(Records from a data collection)
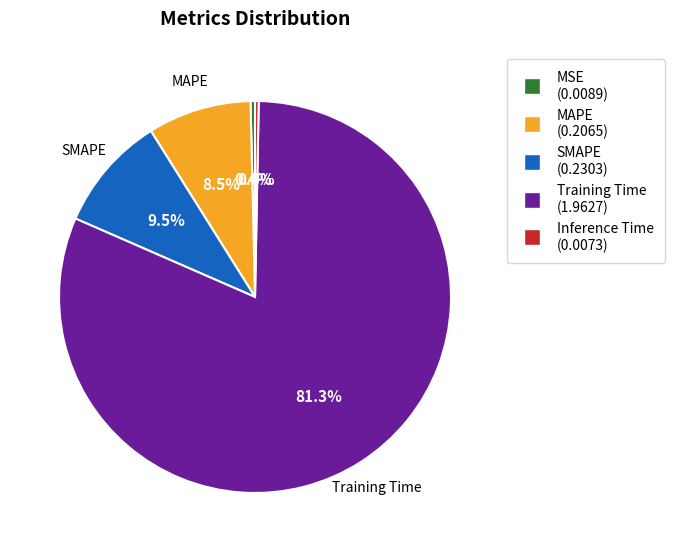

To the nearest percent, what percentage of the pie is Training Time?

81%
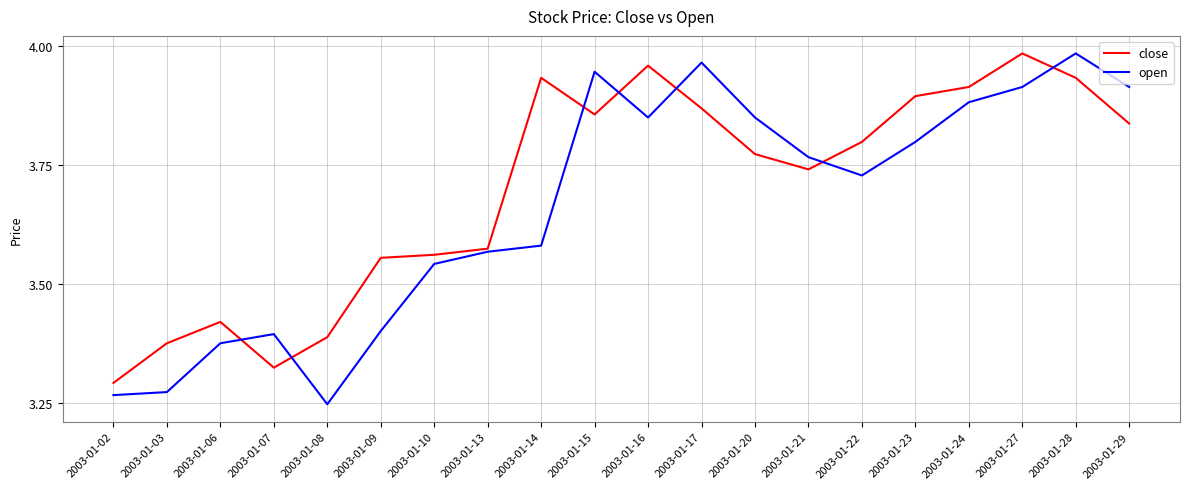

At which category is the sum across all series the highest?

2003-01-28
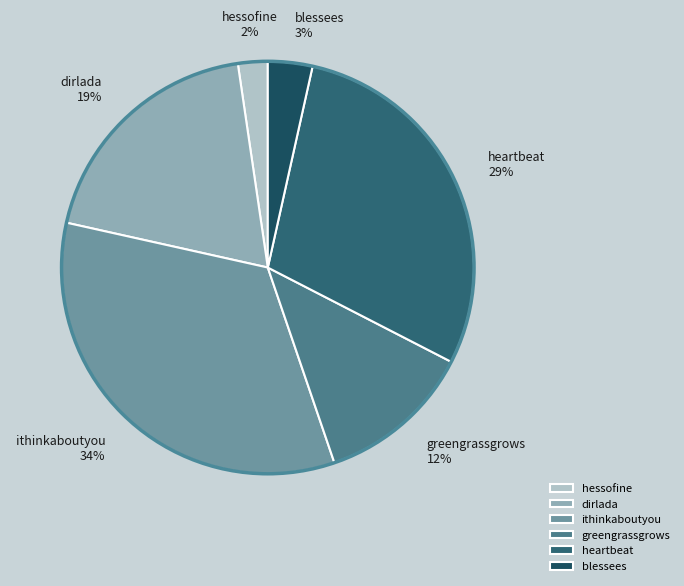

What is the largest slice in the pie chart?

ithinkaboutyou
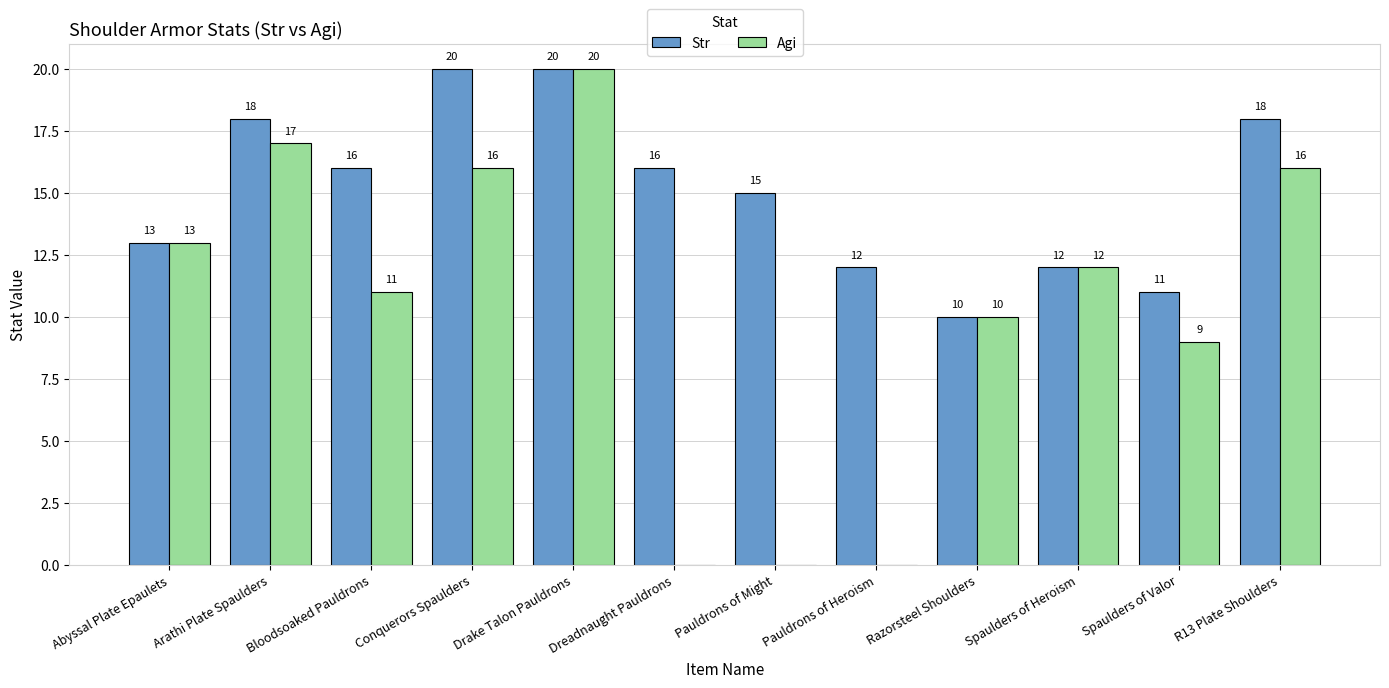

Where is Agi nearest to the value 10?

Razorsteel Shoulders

§ **Required work**
Copy out all of the data above line for line, word for word, leaving out the pictures.

§ **Task solution**
To the nearest percent, what percentage of the pie is Training Time?

81%

At which category is the sum across all series the highest?

2003-01-28

What is the largest slice in the pie chart?

ithinkaboutyou

Where is Agi nearest to the value 10?

Razorsteel Shoulders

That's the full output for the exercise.